Iranian journalist wins World Press Freedom Prize

by Dana Liebelson
Oct 30, 2018 in Journalism Basics

An Iranian journalist currently behind bars for his work won this year’s UNESCO Guillermo Cano World Press Freedom Prize.

The international prize launched in 1997 honors a person, organization or institution that has made an outstanding contribution to press freedom, especially in the face of adversity.

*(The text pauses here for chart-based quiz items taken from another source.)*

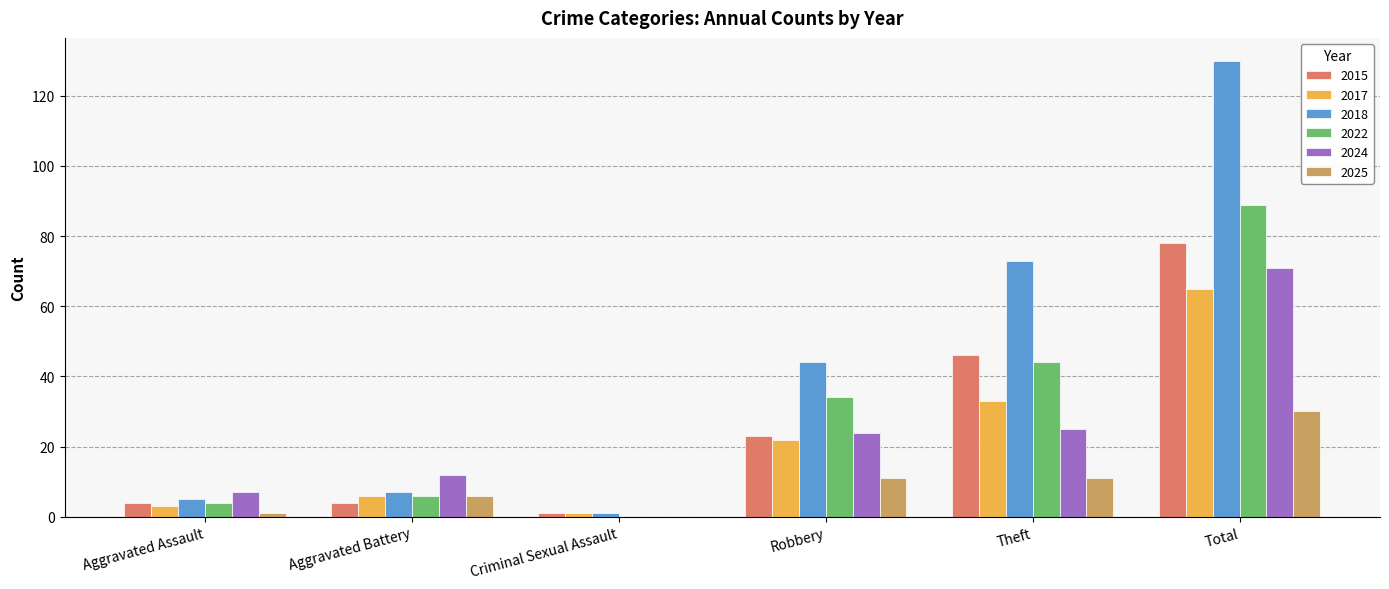

The value of 2018 at Total is 76. True or false?

False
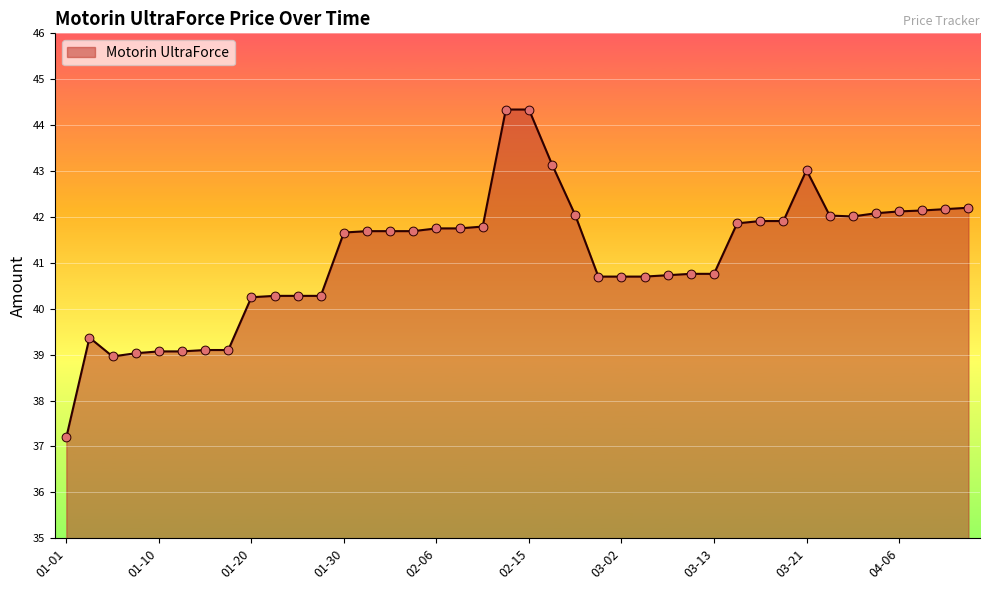

What is the greatest value displayed?

44.3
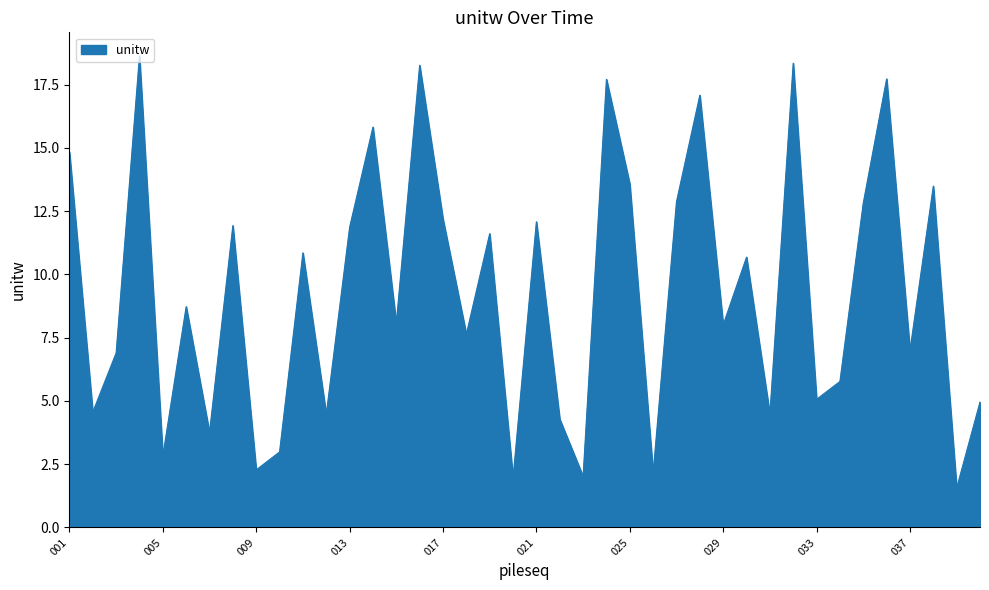

What is the minimum value shown in the chart?

1.6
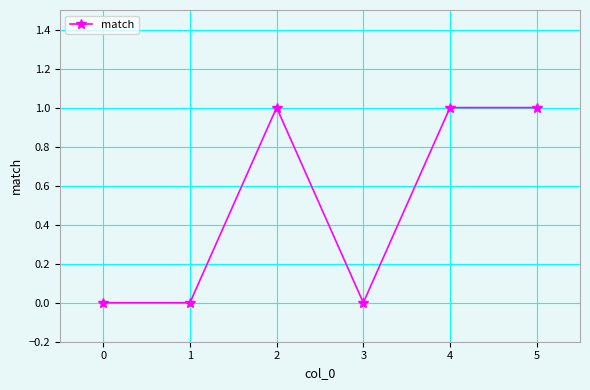

What is the value of the 6th point from the left?

1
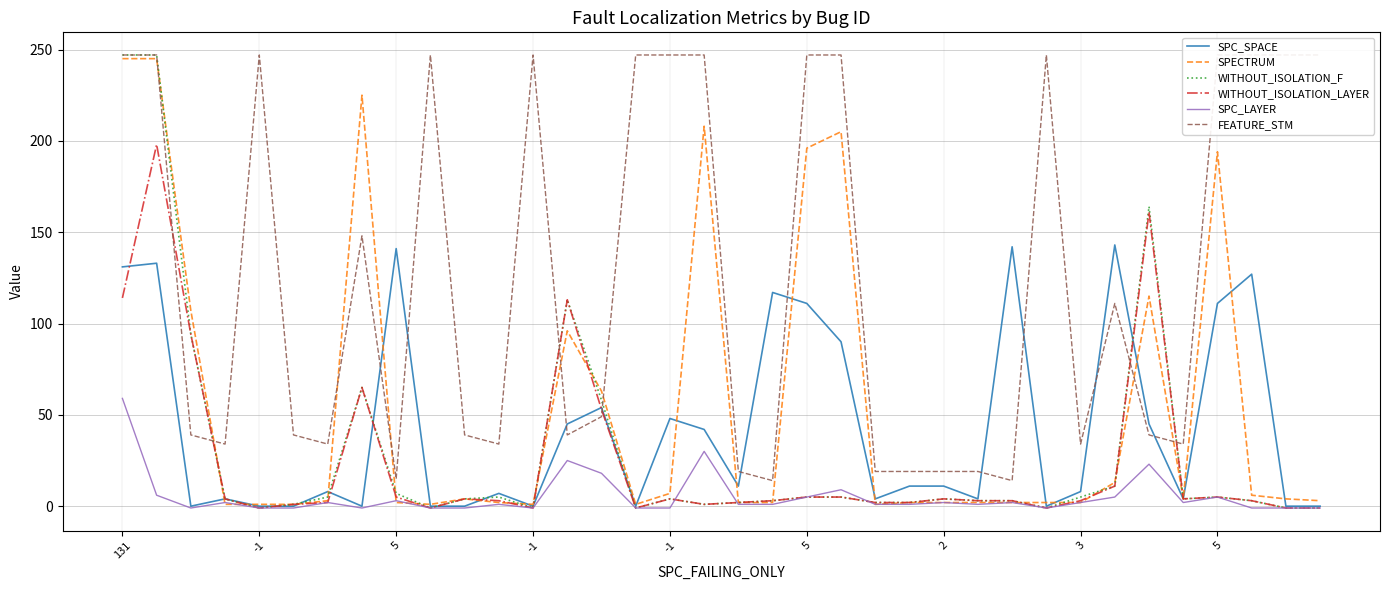

Reading left to right, what are all the values shown in this chart?

SPC_SPACE: 131	133	0	4	0	0	8	0	141	0	0	7	0	45	54	0	48	42	11	117	111	90	4	11	11	4	142	0	8	143	45	4	111	127	0	0
SPECTRUM: 245	245	107	1	1	1	3	225	2	1	4	2	1	96	63	1	7	208	2	2	196	205	1	2	2	2	2	2	2	13	115	4	194	6	4	3
WITHOUT_ISOLATION_F: 247	247	94	4	-1	1	5	65	7	-1	4	5	-1	113	58	-1	4	1	2	3	5	5	2	2	4	3	3	-1	5	11	164	4	5	3	-1	-1
WITHOUT_ISOLATION_LAYER: 114	198	94	4	-1	1	2	65	5	-1	4	3	-1	113	53	-1	4	1	2	3	5	5	2	2	4	3	3	-1	3	11	161	4	5	3	-1	-1
SPC_LAYER: 59	6	-1	2	-1	-1	2	-1	3	-1	-1	1	-1	25	18	-1	-1	30	1	1	5	9	1	1	2	1	2	-1	2	5	23	2	5	-1	-1	-1
FEATURE_STM: 247	247	39	34	247	39	34	148	15	247	39	34	247	39	49	247	247	247	19	14	247	247	19	19	19	19	14	247	34	111	39	34	247	247	247	247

This year’s winner is Ahmad Zeidabadi, a notable Iranian journalist, political analyst and academic. He is the former editor-in-chief of daily Azad and also contributes to Hamshahari, the BBC Persian service and the Persian/English news site, Rooz. He has been arrested multiple times for his work and is currently serving a six-year jail sentence following Iran’s disputed presidential election in 2009.

“Throughout his career Ahmad Zeidabadi has courageously and unceasingly spoken out for press freedom and freedom of expression,” said Irina Bokova, the Director-General of UNESCO in a press release. “Ahead of World Press Freedom Day and in recognition of the concerns expressed by the international jury for his health and well-being, I call on the Iranian authorities to release Mr Zeidabadi from detention.”

Zeidabadi was among dozens of Iranian journalists detained following the election. He was tried on charges of plotting to overthrow the government and has been banned for life from practicing journalism. The prize also recognizes the other Iranian journalists still in jail.

In 2010, Zeidabadi also won the Golden Pen of Freedom Award, sponsored by the World Association of Newspapers.